She was the only absent city councilor on November 23, although one other participated by phone. The council president is retired Air Force colonel Rosanne Greco who was for years a Pentagon planner and who has identified errors in the Air Force environmental impact statement. She and others have sought the scoring sheets that led to the errors, but the Air Force and the Vermont Congressional delegation have so far stonewalled their fellow government officials on sharing information on which the F-35 basing decision could be based.
The city council's letter responds point-by-point to the text of the petition from the Burlington group (the Montpelier group did not provide the council with the text of its petition).
Citing passages in the Air Force report (the petition used only the summary), the South Burlington response rebuts the petition on issues of noise, protection of children, operations activity, and air pollution -- all of which the petition erroneously minimized.
Why Shouldn't South Burlington Be
Sacrificed?
On "Safety" the petition quotes the summary that "the risks of a mishap are not expected to increase substantially," a conclusion reached in the context of projecting the life of the F-35 compared to the life of the older F-22 (one of which crashed this month, after the petition was written).

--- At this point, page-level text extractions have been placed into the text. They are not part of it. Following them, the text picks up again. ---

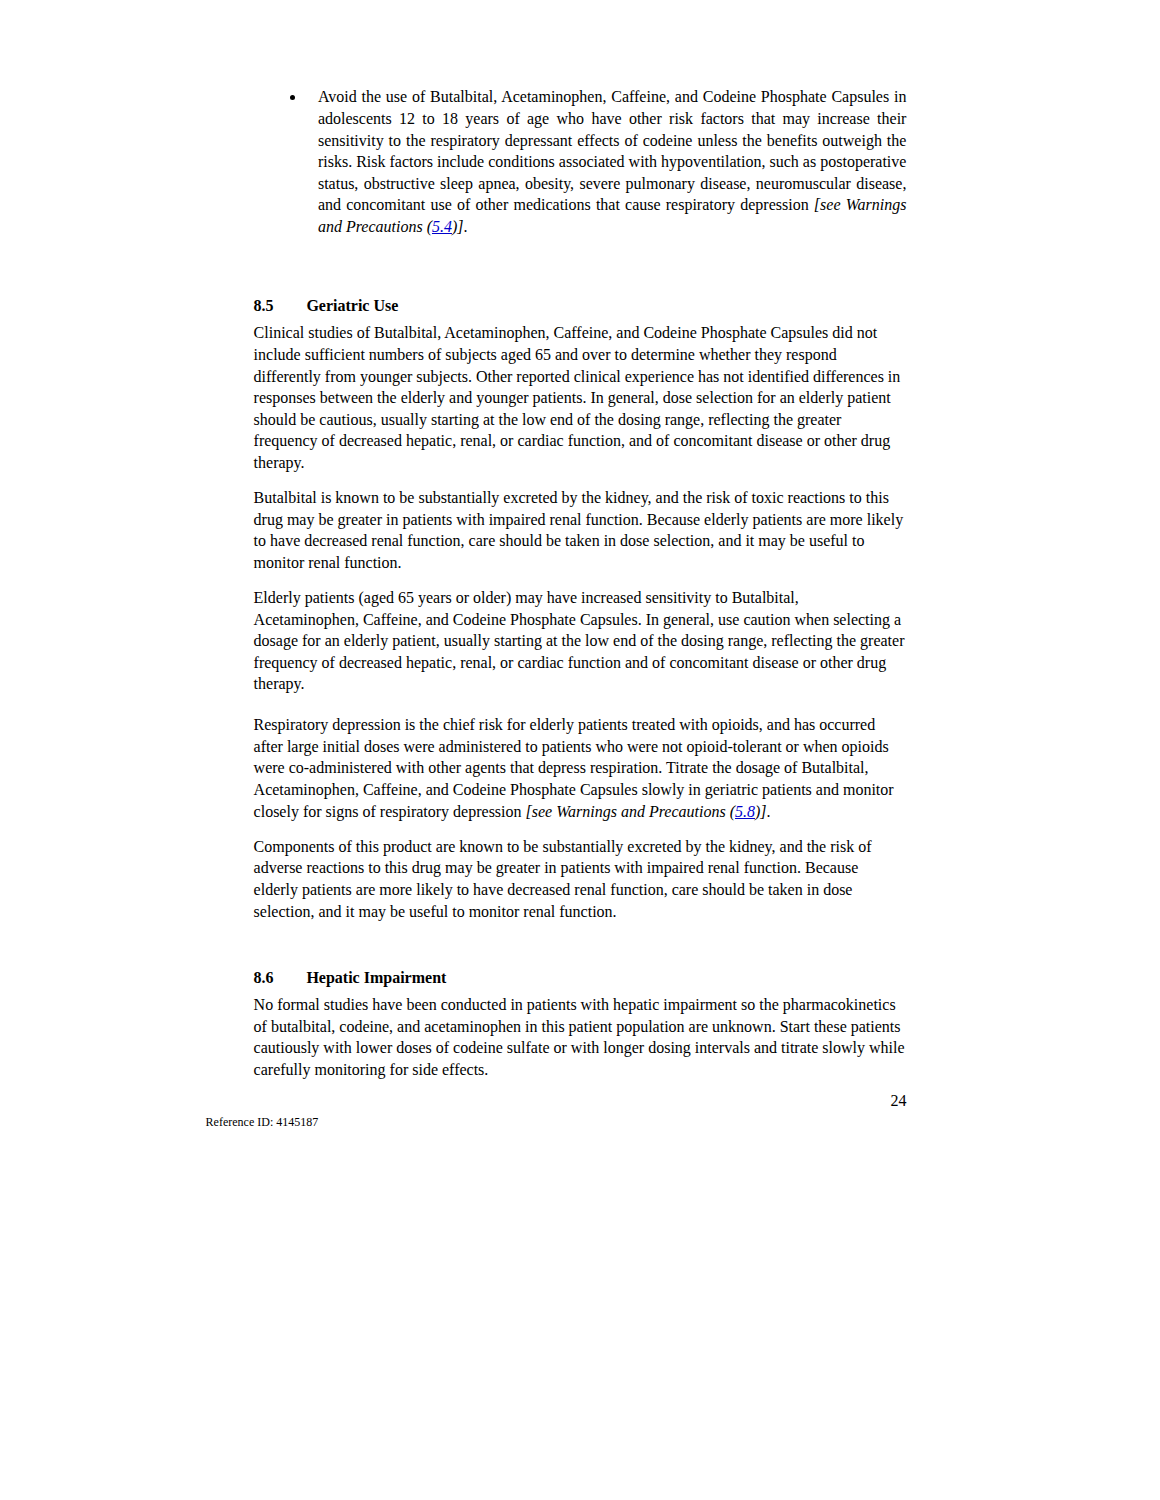Avoid the use of Butalbital, Acetaminophen, Caffeine, and Codeine Phosphate Capsules in adolescents 12 to 18 years of age who have other risk factors that may increase their sensitivity to the respiratory depressant effects of codeine unless the benefits outweigh the risks. Risk factors include conditions associated with hypoventilation, such as postoperative status, obstructive sleep apnea, obesity, severe pulmonary disease, neuromuscular disease, and concomitant use of other medications that cause respiratory depression [see Warnings and Precautions (5.4)].
8.5 Geriatric Use
Clinical studies of Butalbital, Acetaminophen, Caffeine, and Codeine Phosphate Capsules did not include sufficient numbers of subjects aged 65 and over to determine whether they respond differently from younger subjects. Other reported clinical experience has not identified differences in responses between the elderly and younger patients. In general, dose selection for an elderly patient should be cautious, usually starting at the low end of the dosing range, reflecting the greater frequency of decreased hepatic, renal, or cardiac function, and of concomitant disease or other drug therapy.
Butalbital is known to be substantially excreted by the kidney, and the risk of toxic reactions to this drug may be greater in patients with impaired renal function. Because elderly patients are more likely to have decreased renal function, care should be taken in dose selection, and it may be useful to monitor renal function.
Elderly patients (aged 65 years or older) may have increased sensitivity to Butalbital, Acetaminophen, Caffeine, and Codeine Phosphate Capsules. In general, use caution when selecting a dosage for an elderly patient, usually starting at the low end of the dosing range, reflecting the greater frequency of decreased hepatic, renal, or cardiac function and of concomitant disease or other drug therapy.
Respiratory depression is the chief risk for elderly patients treated with opioids, and has occurred after large initial doses were administered to patients who were not opioid-tolerant or when opioids were co-administered with other agents that depress respiration. Titrate the dosage of Butalbital, Acetaminophen, Caffeine, and Codeine Phosphate Capsules slowly in geriatric patients and monitor closely for signs of respiratory depression [see Warnings and Precautions (5.8)].
Components of this product are known to be substantially excreted by the kidney, and the risk of adverse reactions to this drug may be greater in patients with impaired renal function. Because elderly patients are more likely to have decreased renal function, care should be taken in dose selection, and it may be useful to monitor renal function.
8.6 Hepatic Impairment
No formal studies have been conducted in patients with hepatic impairment so the pharmacokinetics of butalbital, codeine, and acetaminophen in this patient population are unknown. Start these patients cautiously with lower doses of codeine sulfate or with longer dosing intervals and titrate slowly while carefully monitoring for side effects.
24
Reference ID: 4145187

This misses the point, as the city council points out -- that South Burlington would be exchanging the risks of a mature aircraft, the F-16, for the risks of an untested new craft going through its testing period, usually the most dangerous period of an aircraft's useful life.
Similarly, the petition seriously overstates the economic
gains likely to be had from the F-35 basing. The Air Force study estimates these benefits as "none" under
its first scenario and "minor" under its second scenario.
What the economic argument fails to make clear is that such gains as there might be and what benefits as there are tend to be spread across the region, while the risks and costs tend to be concentrated in South Burlington and other proximate communities.